DOSSIER 2. “Vie
des jeunes”
DOCUMENT 5.
GÉNÉRATION KANGOUROU:
20 - 30 ans et toujours chez leurs parents
Études à rallonge, parents copains, précarité et
chômage... pourquoi sont-ils si nombreux à rester lovés dans le nid familial ?
L’Express a poussé les portes
On trouve encore souvent sur leurs
étagères une peluche adorée ou une vieille maquette. Aux murs sont punaisés les
posters de leurs années lycée. Ils dorment dans leur lit d’enfant, mais ils
n’ont plus 20 ans, parfois depuis longtemps. Génération kangourou. Au chaud
chez papa-maman, à l’âge où Rimbaud avait achevé son œuvre... Selon une enquête
de l’institut Louis Harris (novembre 1997), un jeune sur deux entre 21 et 24
ans, un sur cinq entre 25 et 29 ans reste toujours scotché chez ses parents.
En
l’espace d’une génération, le calendrier d’entrée dans la vie adulte a été
totalement bouleversé.
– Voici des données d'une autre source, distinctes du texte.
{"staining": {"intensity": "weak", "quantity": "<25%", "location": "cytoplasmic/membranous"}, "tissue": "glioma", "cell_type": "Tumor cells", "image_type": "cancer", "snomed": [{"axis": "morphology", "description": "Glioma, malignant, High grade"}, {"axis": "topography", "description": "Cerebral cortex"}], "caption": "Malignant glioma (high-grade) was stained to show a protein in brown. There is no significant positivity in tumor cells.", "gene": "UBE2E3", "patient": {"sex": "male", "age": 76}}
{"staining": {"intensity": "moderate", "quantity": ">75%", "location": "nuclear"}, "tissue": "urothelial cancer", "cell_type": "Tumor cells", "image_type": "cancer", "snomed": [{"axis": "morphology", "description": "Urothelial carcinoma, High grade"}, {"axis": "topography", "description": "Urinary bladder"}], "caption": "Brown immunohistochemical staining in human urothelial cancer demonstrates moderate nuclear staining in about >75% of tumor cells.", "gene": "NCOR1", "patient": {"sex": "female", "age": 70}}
Dans les années 60 et 70, ceux qui sont aujourd’hui
parents quittaient leur famille très tôt pour conquérir sa liberté. Et très
vite on décrochait son premier job. “La contestation est le privilège d’une
société qui se porte bien. Aujourd’hui, si on claque la porte, on risque de le
payer toute sa vie”, affirme Emmanuel, 25 ans, en DEA d’économie. Les “grands
enfants” des soixante-huitards jouent donc désormais les prolongations. Ils
accumulent les diplômes, collectionnent les jobs sans lendemain, les amours à
l’essai, et restent sous le toit familial. Si confortable quand il fait froid
dehors.
Des mineurs au long cours
“C’est
un changement socio-démographique majeur”, analyse Nicolas Herpin, sociologue à
l’Insee. Une nouvelle classe d’âge est née, celle des “post-adolescents”, ainsi
que les baptise le psychanalyste Tony Anatrella. Physiquement adultes depuis
longtemps, ils flirtent et draguent depuis leurs 14 ans. Ils ont souvent
ordinateur et téléphone portable, bénéficient d’une large liberté, mais,
mineurs au long cours, ils sont tenus radicalement en marge de l’activité
économique. “Dès qu’on réussit en classe, on vous incite à faire des études
longues. On n’a pas vraiment le choix”, regrette Hervé, 25 ans, en DESS
d’automatique, qui aurait préféré prendre son indépendance dès 18 ans, “un âge
où l’on est toujours à fait prêt à s’assumer”, affirme-t-il..
Las!
Depuis les années 70, l’âge moyen de fin d’études a progressé de cinq ans. Les
parcours scolaires n’en finissent plus de zigzaguer. Luc, peu motivé par son
BTS, s’inscrit, lui, en néerlandais à la fac, puis se lance dans une licence
d’échanges culturels, après avoir tenté en vain de se spécialiser dans le
multimédia. “C’est la génération Passe ton DEA d’abord!” ironise le sociologue
Bernard Préel, directeur adjoint de la société d’études Bipe Conseil. La
plupart des parents sont largués dans le labyrinthe éducatif. Mais ils sont
prêts à tout pour soutenir leur progéniture. Car, sans diplôme — ils le savent
bien — ce sera la galère assurée.
De fait,
les emplois stables à temps complet sont devenus une denrée rare pour les
débutants. En 1991, un sur deux en décrochait un au sortir de l’école. En 1995,
ils ne sont plus qu’un tiers à se casser aussi facilement. Et les heureux élus
sont souvent payés au lance-pierre. En 1984, le niveau de vie moyen des moins
de 30 ans était de 20 % inférieur à celui des quinquagénaires. Aujourd’hui,
l’écart s’est fortement creusé. En moyenne, les jeunes gagnent moitié moins que
leurs parents.[...]
A “l’hôtel” familial
Mais
l’allongement des études et la précarité économique ne suffisent pas à
expliquer cette cohabitation prolongée des jeunes et de leurs parents. “Ils
restent parce que la famille s’est complètement transformée depuis vingt ans.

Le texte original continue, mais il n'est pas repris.